Zu unserem Repertoire gehören aus hauseigener Herstellung regulär drei Biere: unser Isendorfer Pils, das obergärige Isendorfer Dunkel und das Isendorfer Weizenbier. Zudem werden von Zeit zu Zeit unterschiedliche Saisonbiere gebraut: Alsbald, wenn's richtig kalt ist, schenken wir wieder unseren Eichenbock aus; das obergärige Bockbier hat gut sieben Monate behutsam in der Dunkelheit eines französischen Sherryfasses gelegen und die Zeit genutzt, der alten Eiche die Fruchtaromen des Sherry abzuringen.

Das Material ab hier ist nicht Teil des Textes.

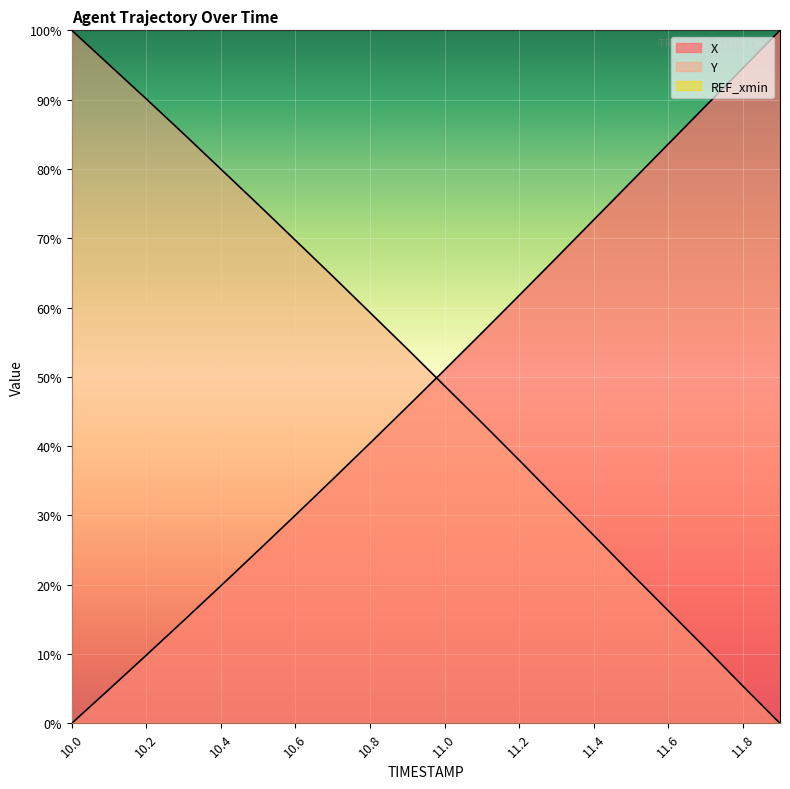

Which category has the highest value in the Y series?

10.0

Das Isendorfer Pils ist, wie jedes Pils, ein untergäriges Bier mit einem Stammwürzegehalt von 11,8 Prozent und 4,9 Volumenprozent Alkohol. Unser Isendorfer Weizenbier ist ein obergäriges Bier mit 12,5 Prozent Stammwürzegehalt und 5,4 Volumenprozent Alkohol.


Das Isendorfer Dunkel ist ein aus fünf verschiedenen Malzen gebrautes, obergäriges Bier. Dieses Bier hat wie auch das Weizenbier einen Stammwürzegehalt von 12,5 Prozent, durch die Wahl einer anderen Temperatur beim Einmaischen verfügt die Bierwürze über weniger
Dextrine und Kohlenhydrate (Zucker). Dadurch stehen anschließend für die Hefen auch weniger Dextrine und Kohlenhydrate zur Herstellung
von Ethanol – Alkohol – zur Verfügung: Das Bier hat dadurch lediglich 4,5 Volumenprozent Alkohol, obwohl einen genauso hohen Stammwürzegehalt wie das Weizenbier mit 5,1 Volumenprozent Alkohol.

Die unterschiedlichen Malze für unsere Biere erhalten wir von der Bamberger Traditionsmälzerei Weyermann, die in diesem Jahr ihr 130-
jähriges Bestehen feiert. Auch Hopfen und Hefe stammen aus verschiedenen Betrieben des süddeutschen Raums, wobei unser Hopfen
vorwiegend in der ober- beziehungsweise niederbayerischen Hallertau angebaut wird. Eine Kulturlandschaft bei Kehlheim, Pfaffenhofen und Freising, die für ihren Hopfenanbau bekannt ist. Unsere Biere sind ungefiltert, denn die Filtration ist ein Merkmal von industrieerzeugten Bieren, die lediglich dazu dient, die Biere haltbarer zu machen. Da bei unseren Bieren die Kühlkette nicht unterbrochen wird und die Erzeugnisse in der Regel innert zwei Wochen nach der Abfüllung verzehrt werden, können wir auf diesen industrietypischen Prozess verzichten. Die Biere verbleiben dadurch in ihrer naturbelassenen Form und enthalten nach wie vor alle Vitamine, Malzzucker und Mineralstoffe, die einem handwerklichen Brauerzeugnis zu eigen sind.